I am tapering off of Hydrocodone. Long story short about a year and a half ago I met a neighbor who announced to me that she always had pills because she sells them. I had used them (as prescribed) after bad dental surgery in January of 2009 so I knew how they felt and I liked it. Bottom line is that she started giving them to me (not her fault, I'm an adult, I took them). I NEVER had to be without them because she would always just give them to me. A few months ago she started selling them to me.
This came at the perfect time because my mom became ill and passed away, I found out my boyfriend had been cheating on me and was engaged to someone else, but was still coming to see me, emailing me, texting me ... wouldn't leave me alone.

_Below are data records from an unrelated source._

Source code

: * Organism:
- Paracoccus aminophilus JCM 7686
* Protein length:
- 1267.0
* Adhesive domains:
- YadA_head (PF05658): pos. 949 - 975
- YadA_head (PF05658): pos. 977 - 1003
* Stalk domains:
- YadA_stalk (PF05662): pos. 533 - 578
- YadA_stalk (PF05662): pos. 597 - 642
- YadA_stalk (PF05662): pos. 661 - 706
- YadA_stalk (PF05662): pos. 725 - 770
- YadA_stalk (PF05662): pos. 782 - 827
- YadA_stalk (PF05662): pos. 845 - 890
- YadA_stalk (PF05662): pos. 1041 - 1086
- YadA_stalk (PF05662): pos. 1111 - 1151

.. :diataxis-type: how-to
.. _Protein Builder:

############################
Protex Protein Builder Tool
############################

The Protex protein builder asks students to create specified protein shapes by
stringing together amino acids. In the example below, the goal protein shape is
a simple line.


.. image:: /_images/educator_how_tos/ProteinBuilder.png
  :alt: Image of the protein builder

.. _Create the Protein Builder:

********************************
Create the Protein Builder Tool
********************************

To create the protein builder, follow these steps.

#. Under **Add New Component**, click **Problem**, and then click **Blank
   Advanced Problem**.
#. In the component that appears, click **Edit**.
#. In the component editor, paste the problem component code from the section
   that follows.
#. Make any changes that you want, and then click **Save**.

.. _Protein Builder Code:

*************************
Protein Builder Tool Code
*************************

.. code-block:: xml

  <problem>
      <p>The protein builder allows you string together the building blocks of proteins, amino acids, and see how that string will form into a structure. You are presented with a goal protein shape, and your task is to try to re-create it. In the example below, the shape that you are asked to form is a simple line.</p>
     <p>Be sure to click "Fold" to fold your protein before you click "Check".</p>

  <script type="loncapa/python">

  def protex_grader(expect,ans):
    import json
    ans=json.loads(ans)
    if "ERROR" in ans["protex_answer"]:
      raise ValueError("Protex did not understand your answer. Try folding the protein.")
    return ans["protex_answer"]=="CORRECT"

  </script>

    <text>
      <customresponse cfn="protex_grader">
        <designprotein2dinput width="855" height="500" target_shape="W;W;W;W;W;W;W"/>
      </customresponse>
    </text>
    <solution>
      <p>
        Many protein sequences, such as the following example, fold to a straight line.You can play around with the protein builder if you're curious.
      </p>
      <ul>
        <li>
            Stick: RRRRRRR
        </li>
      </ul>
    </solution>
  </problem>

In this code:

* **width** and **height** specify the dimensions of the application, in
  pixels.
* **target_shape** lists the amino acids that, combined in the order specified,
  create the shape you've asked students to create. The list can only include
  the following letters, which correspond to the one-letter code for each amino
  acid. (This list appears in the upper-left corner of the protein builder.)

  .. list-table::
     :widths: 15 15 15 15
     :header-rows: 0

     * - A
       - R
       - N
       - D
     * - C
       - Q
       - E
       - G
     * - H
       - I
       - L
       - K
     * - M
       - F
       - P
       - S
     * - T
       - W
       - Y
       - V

I actually had to take a 2-week leave of absence (which I've never done in 30 years of working) because when I found out he was engaged on top of my mom passing away, I lost it and was never so depressed in my entire life.
I knew all along this wasn't a good thing to be doing and that I had to quit. At my highest point I would take 3-5 7.5 mg. pills, but that was only on the weekends. During the week I would only take 2 per night. I know that I am risking losing my job if I am drug tested. I KNOW I have to stop. I want to feel like myself again, not this person that goes to work and functions well, exercises and has this huge secret that she can't tell anyone.
I live with my 24 year old son who doesn't know. None of my friends know (well except my neighbor). The only family I have near me is my son. I feel very alone and am hoping for some support here. I do have a therapist that I do phone sessions with because during the time all this was happening, he moved to another state. Perfect timing again.
I took 2 pills on Monday, 1 1/2 pills on both Tuesday and Wednesday, and 1 pill tonight. I plan to keep tapering off until Wednesday of next week which is going to be my last night of using them.
The main thing I need support with is that my neighbor (who also works with me) always keeps me very aware of the fact that she ALWAYS has them. I know that one block away the pills are there. Last week I was tapering off and when I got down to one pill I DID NOT call her. All of the sudden I got a text from her letting me know she had them and would give them to me. I realize that this person is not a friend.
Please someone let me know what I can expect as far as withdrawals from this low amount and also how to NOT CALL my neighbor and give in to the cravings that I know will come. I am VERY SCARED.
I appreciate any and all help that you guys can give me.